A fairly interesting bit of technobabble gobbledygook which wouldn’t have been legible when Castrovalva first aired. Science is presented as “mythology,” and there’s an awful lot of bet-hedging (“so-called” life-forms, the “supposed” presence of hydrogen in stars).
Note that Event One is not the Big Bang. The term is somewhat misleading.
According to the TARDIS computer, Event One is the formation of the [Milky Way] Galaxy out of an in-rush and explosion of hydrogen. Nyssa says it, too. In Castrovalva, the TARDIS is hurtling back to the creation of the galaxy, not the creation of the universe.
Scientists are still debating galaxy formation, but the theory of galaxies forming out of the collapse and contraction of clouds of hydrogen (the most abundant element) was the dominant theory in the 70s and 80s.
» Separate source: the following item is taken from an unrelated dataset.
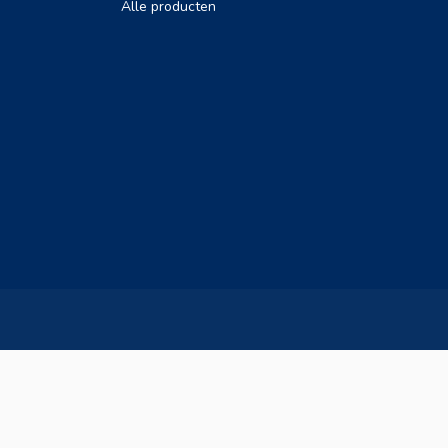
Alle producten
The other interesting thing is that TARDIS database speaks if there’s still only one pertinent galaxy, even for a time traveller. Apparently hopping the huge distances between galaxies is something even Time Lords don’t do very much (or at all). If so, might there be races as advanced as theirs in other galaxies? Do they really have the monopoly on the web of time that they think they do?
Yes, that’s a lot to extrapolate from a bit of gobbledygook that no viewer was expected to see.
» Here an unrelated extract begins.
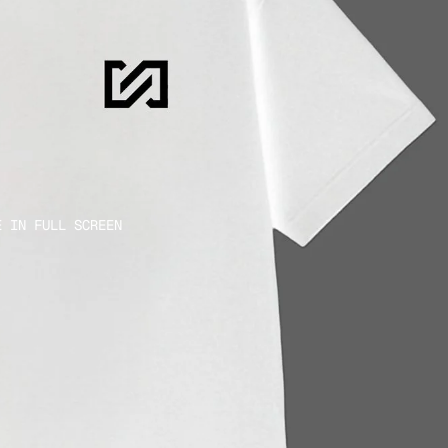
E IN FULL SCREEN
ETA: One more thing. A reminder that this episode aired well before the internet came together and about a decade before the web began. “Library computers” were still part of science fiction, rather than everyday reality, except for specialized mainframes used by the military, corporations or research institutions whose databases were restricted to their own data. One couldn’t look things up on Wikipedia back then. Nor could the writers of Doctor Who!